Chipmunks are like squirrels in that they gather and store their food in the fall. They are less active in the colder weather, lowering their body temperatures and heart rates to conserve energy. They usually make their nests in underground burrows that can be up to 10 feet long. They will venture out every few days to eat, drink, and go to the bathroom. Oftentimes they will use attics as a storage space for their winter stash.
Opossums are the only marsupial found in North America. They will occasionally make their dens in attics and garages. They are known to make very messy nests. Opossums have very sharp teeth and will show them, as well as hiss, when they feel threatened. They are known to bite in very rare cases.
Winter wildlife can be a problem especially if they build a nest or store food in or near your home in the wintertime. The cold weather also doesn’t eliminate the diseases that they carry and spread. If these pests get into your home they can cause significant damage to your roof, insulation, foundation, wiring, and more. What can you do to prevent winter wildlife from making your home theirs? Check out these 6 tips to prevent winter wildlife.
- Eliminate Entry Points. Winter wildlife can’t get into your home if they don’t have a way in. Carefully inspect your home for any openings that animals can use to get in. Check and proof any weep vents in your bricks. Seal around HVAC and utility lines, in gaps in the foundation and siding, in gaps between your roof and soffits, and gaps between the soffits and fascia. Check your roof vents, as well. Seal gaps around windows and doors, including your garage door. Many rodents can chew through rubber or thin plastic seals so consider using heavy duty metal seals or caulk. Check screens on doors and windows to make sure they are in good repair. Use chimney caps. Consider enclosing your crawlspace to prevent unwanted critters, as well.
- Clean Your Gutters. Clogged gutters can block the drainage of rain and melting snow and ice. This can not only cause damage to your home, but also invites birds and other wildlife to build their nests here. Make sure drains are clean and that your spouts are far enough away from your foundation. Consider installing Leafproof XP Gutter Guards to make gutter cleaning and maintenance easier for you.

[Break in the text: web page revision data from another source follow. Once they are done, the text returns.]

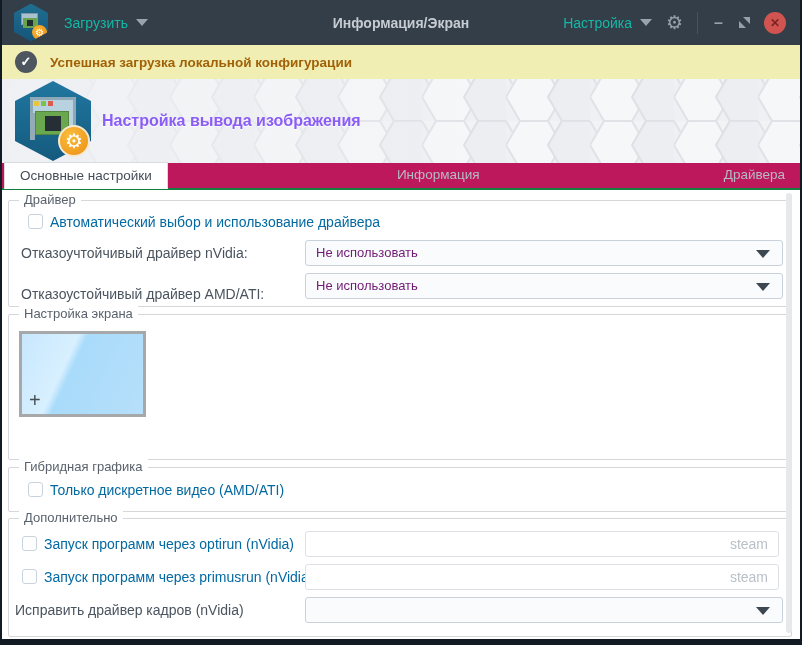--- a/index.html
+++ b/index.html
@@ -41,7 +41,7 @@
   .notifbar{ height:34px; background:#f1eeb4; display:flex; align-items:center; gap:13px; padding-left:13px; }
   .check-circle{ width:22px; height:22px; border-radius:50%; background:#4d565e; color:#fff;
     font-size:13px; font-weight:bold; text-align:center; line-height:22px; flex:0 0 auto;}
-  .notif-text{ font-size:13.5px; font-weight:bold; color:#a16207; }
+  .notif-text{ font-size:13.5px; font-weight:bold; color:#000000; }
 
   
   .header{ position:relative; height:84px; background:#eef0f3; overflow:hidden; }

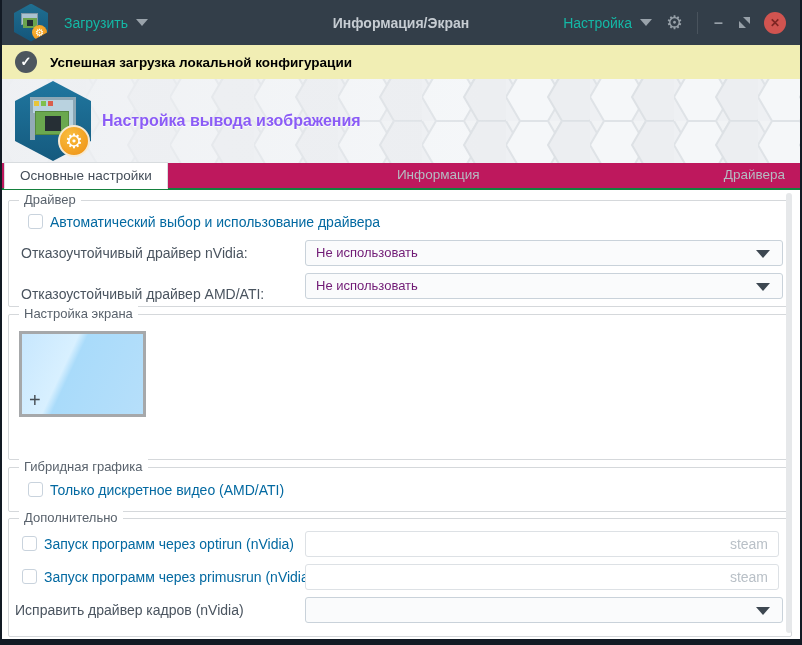--- a/index.html
+++ b/index.html
@@ -60,7 +60,7 @@
     background:radial-gradient(circle at 35% 30%,#f9bd3e,#ee8f12); border:2px solid #f6e9d2;
     color:#fff; font-size:20px; line-height:29px; text-align:center; z-index:3;}
   .header-title{ position:absolute; left:100px; top:50%; transform:translateY(-50%);
-    font-size:16px; font-weight:bold; color:#8b5cf6; text-shadow:0 1px 0 rgba(255,255,255,.9); }
+    font-size:24px; font-weight:bold; color:#404040; text-shadow:0 1px 0 rgba(255,255,255,.9); }
 
   
   .tabbar{ position:relative; height:27px; background:#be185d; border-bottom:2px solid #15803d; display:flex; align-items:flex-end;justify-content:space-between;}

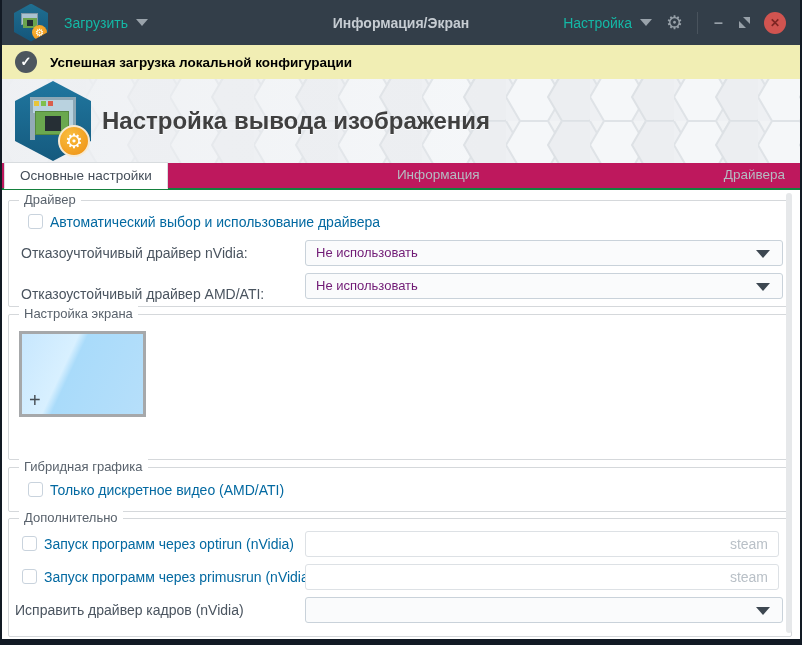--- a/index.html
+++ b/index.html
@@ -63,7 +63,7 @@
     font-size:24px; font-weight:bold; color:#404040; text-shadow:0 1px 0 rgba(255,255,255,.9); }
 
   
-  .tabbar{ position:relative; height:27px; background:#be185d; border-bottom:2px solid #15803d; display:flex; align-items:flex-end;justify-content:space-between;}
+  .tabbar{ position:relative; height:27px; background:#14532d; border-bottom:4px solid #15803d; display:flex; align-items:flex-end;}
   .tab{ height:27px; display:flex; align-items:center; padding:0 15px; font-size:13.5px; color:#b5bbc2; }
   .tab.active{ margin-left:2px; background:#fff; border:1px solid #d8dcdf; border-bottom:1px solid #fff;
     margin-bottom:-1px; color:#454e59; }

- Clear Out The Clutter. Now is the time to reorganize your belongings. This not only lets you get your garage or attic cleaned out, but also allows you to inspect areas of these spaces that you might not normally have access to. If possible, get rid of cardboard storage boxes and use plastic containers with lids instead. Get rid of old newspapers or other paper products as these invite rodents and other pests to make nests.

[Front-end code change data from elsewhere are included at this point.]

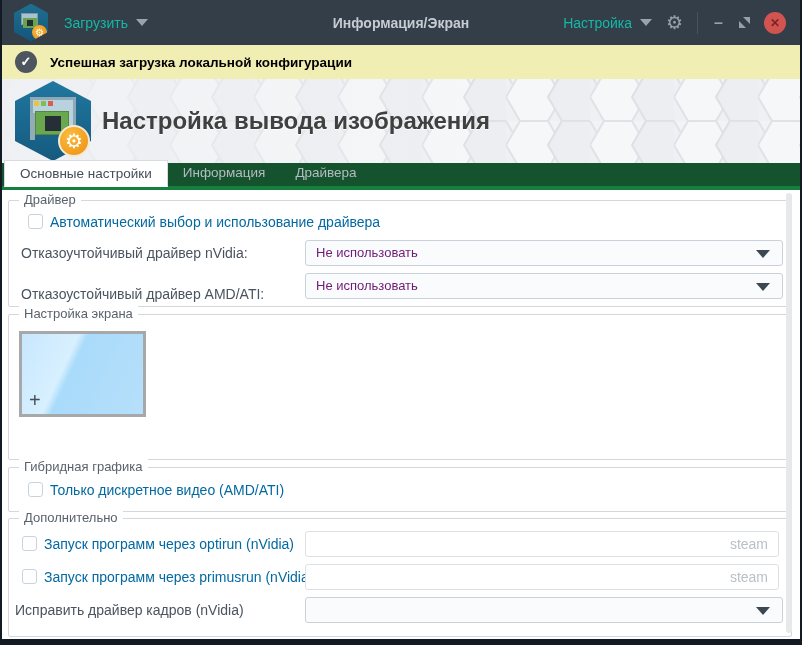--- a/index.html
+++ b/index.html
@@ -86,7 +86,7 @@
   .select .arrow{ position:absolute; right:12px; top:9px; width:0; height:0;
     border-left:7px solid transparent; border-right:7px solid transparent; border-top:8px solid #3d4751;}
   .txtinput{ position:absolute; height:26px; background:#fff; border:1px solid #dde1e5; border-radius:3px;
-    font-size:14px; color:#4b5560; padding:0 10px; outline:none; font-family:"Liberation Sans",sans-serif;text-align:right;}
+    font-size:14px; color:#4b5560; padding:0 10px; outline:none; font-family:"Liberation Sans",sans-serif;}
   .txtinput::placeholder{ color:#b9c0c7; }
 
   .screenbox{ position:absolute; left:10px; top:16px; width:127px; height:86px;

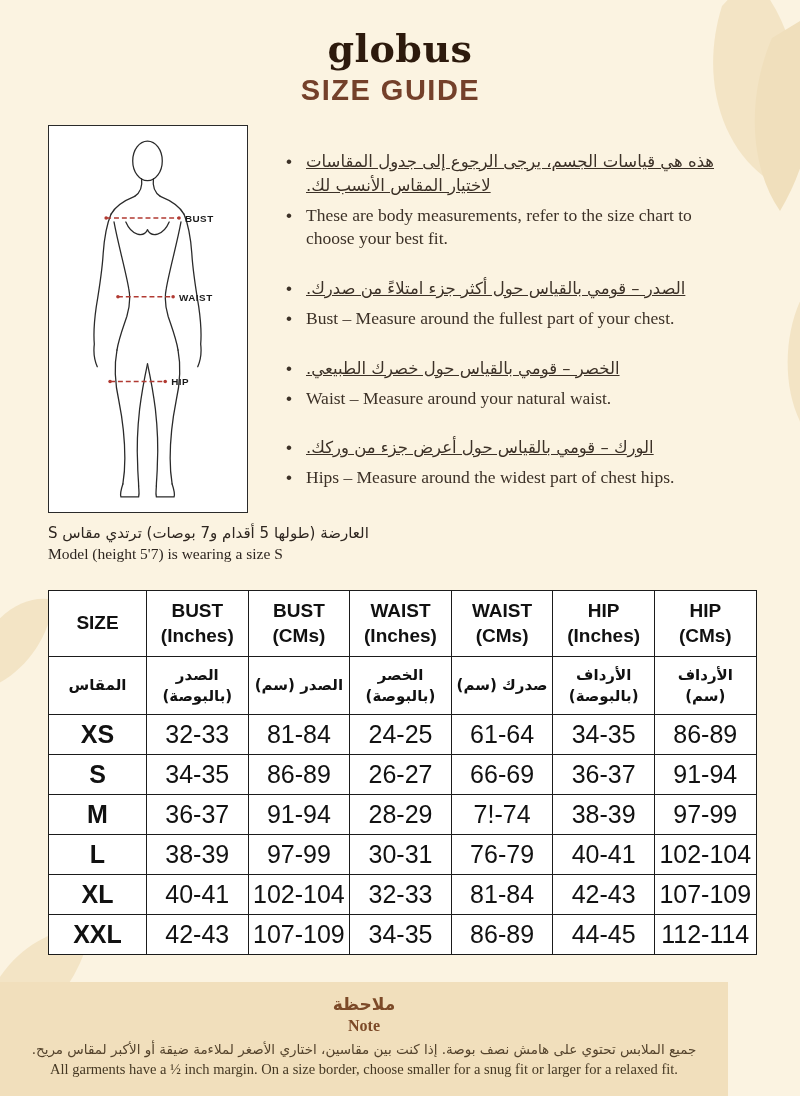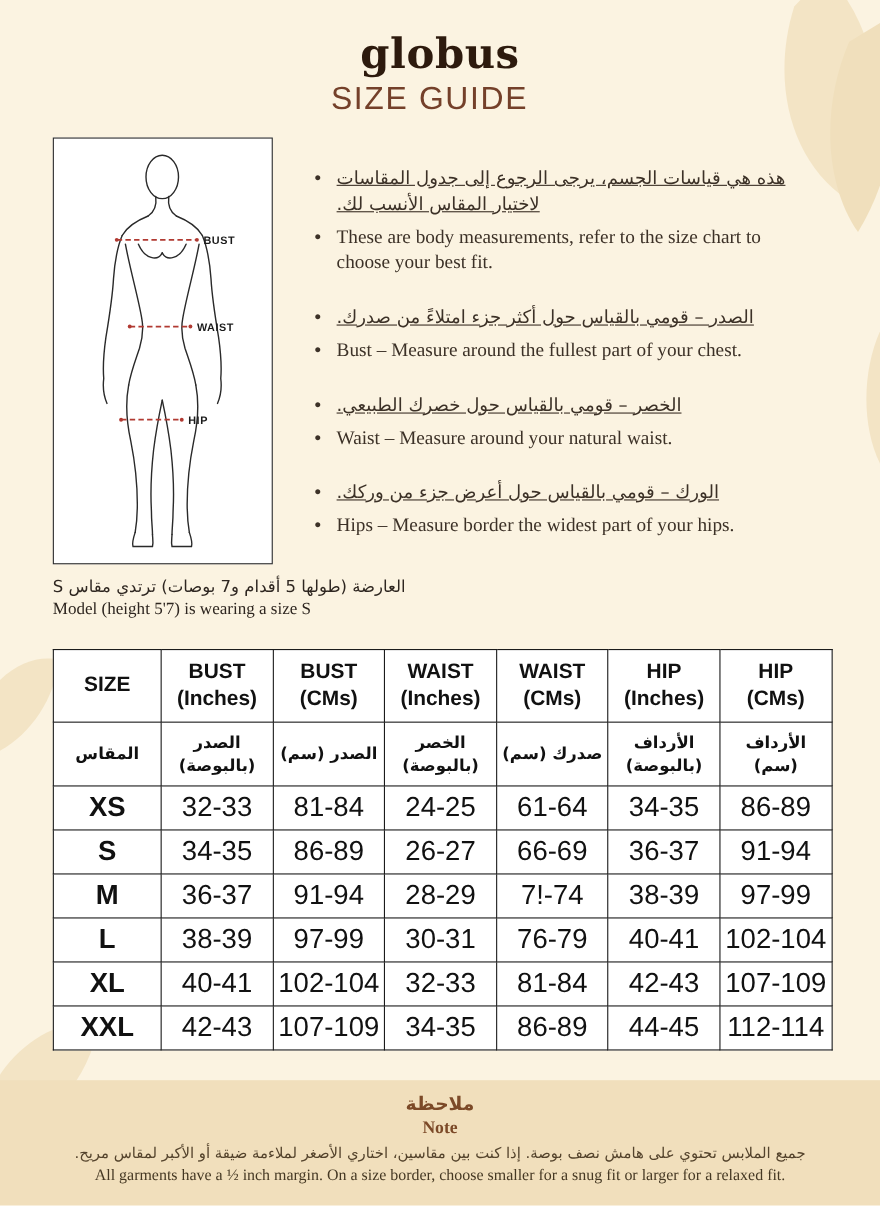--- a/index.html
+++ b/index.html
@@ -15,7 +15,7 @@
     font-family:"DejaVu Serif", serif; font-weight:bold; font-size:38px;
     color:#2d1a0d; letter-spacing:0.5px; }
   #page-title { left:0; top:74px; width:781px; text-align:center;
-    font-weight:normal; font-size:29px; color:#74402a; letter-spacing:1.5px; }
+    font-weight:bold; font-size:29px; color:#74402a; letter-spacing:1.5px; }
 
   
   #figure-box { left:48px; top:125px; width:200px; height:388px;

- Get Rid Of Their Food. Winter wildlife will eat anything they can get their hands on. If you have birdfeeders, take them down in the evenings and put them back out in the mornings. Clean up any spilled birdseed from the ground underneath them. If you do keep your birdfeeders out all the time, consider squirrel proofing them. Use trash and compost bins with locks and store them in the garage if possible. Make sure outdoor composts are well sealed. Store food in airtight containers and refrigerate them if possible. Don’t leave pet food out overnight, especially outdoors. Clean up any spilled food and crumbs daily and sweep and vacuum often.
- Clean Up Your Yard. Clutter and debris in your yard can invite all sorts of pests to invade. Keep your yard clean and free of debris. Trim shrubs and branches away from your home as pests can use these to access your house. Stack firewood at least 2 feet off the ground to keep animals from nesting underneath. Dead trees, brush piles, and tall grasses should be put in yard waste bags and kept in the garage until garbage day.
- Call The Pros. If you suspect you have a wildlife problem, call a professional wildlife control company. They can come out and inspect your home, remove any unwanted critters, and provide you with a prevention and treatment plan to keep them from coming back.